John 7:52 Parallel Verses [⇓ See commentary ⇓]

John 7:52, NIV: "They replied, 'Are you from Galilee, too? Look into it, and you will find that a prophet does not come out of Galilee.'"

John 7:52, ESV: "They replied, “Are you from Galilee too? Search and see that no prophet arises from Galilee.”"

John 7:52, KJV: "They answered and said unto him, Art thou also of Galilee? Search, and look: for out of Galilee ariseth no prophet."

John 7:52, NASB: "They answered and said to him, 'You are not from Galilee as well, are you? Examine the Scriptures, and see that no prophet arises out of Galilee.'"

John 7:52, NLT: "They replied, 'Are you from Galilee, too? Search the Scriptures and see for yourself--no prophet ever comes from Galilee!'"

John 7:52, CSB: ""You aren't from Galilee too, are you? " they replied. "Investigate and you will see that no prophet arises from Galilee.""

What does John 7:52 mean? [⇑ See verse text ⇑]

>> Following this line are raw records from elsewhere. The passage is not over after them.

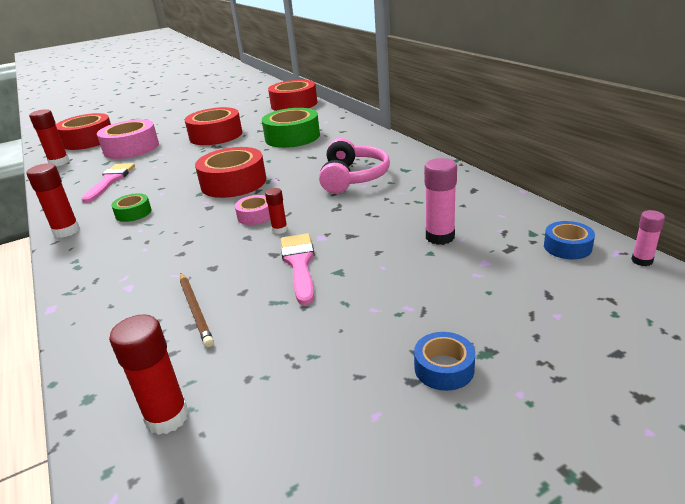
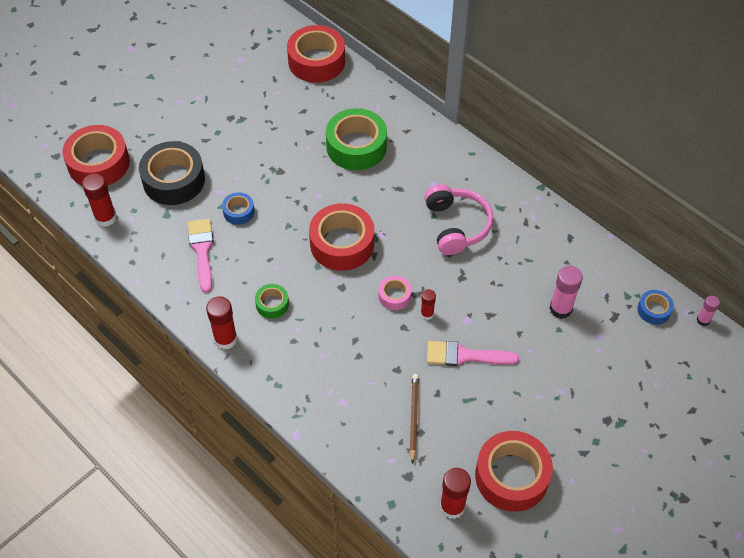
camera: 20 degrees left, 25 degrees up
pink tape [97,119,159,159] -> black tape [139,141,205,205]
brown pencil [180,273,214,347] -> brown pencil turned 135 degrees counterclockwise [409,374,419,464]
red tape [185,107,242,145] -> red tape moved to [475,431,553,512]
pink brush [281,233,315,305] -> pink brush turned 60 degrees counterclockwise [427,341,519,366]
blue tape [414,332,475,391] -> blue tape moved to [222,192,255,225]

The Pharisees have attempted to have Jesus arrested (John 7:32). However, the men sent on this mission came back commenting on how unique Jesus' words were (John 7:46). This sends the Pharisees into a rage—they are incensed at the idea that anyone could doubt their opinions. In more or less direct terms, these religious authorities claim that anyone who disagrees with them must, by definition, be wrong (John 7:48). And, those who lack their level of knowledge are cursed into spiritual error (John 7:49). However, one of their own, Nicodemus (John 3:1–2), points out that Jesus should be given a fair hearing before being dismissed as a fraud (John 7:51). Rather than accepting their own law, which makes that very demand (Exodus 23:1; Deuteronomy 1:16–17; Proverbs 18:13), the other Pharisees turn on him.

The comment about Nicodemus being from Galilee is meant to be an insult. As prior verses showed, the Pharisees considered themselves well above the common people, mostly by virtue of their education. However, there was a cultural basis to this, as well. Most of the Pharisees were from the (relatively) urban Jerusalem, and they instinctively saw people from the surrounding (relatively) rural areas as backwards, low-class hicks. Suggesting that Nicodemus is "from Galilee, too," is the equivalent of calling him a rube or insulting his family. This is how hatefully arrogant the Pharisees are with respect to Jesus: they are willing to ignore their own laws while calling each other names.

Also, it should be noted that Scripture does, in fact, refer to a prophet from Galilee. Jonah, according to traditional accounts, was from that region. Jesus has already pointed out that the Scriptures point to Him as the Messiah (John 5:39–47), but those who are determined not to believe will never be convinced by evidence (John 7:17).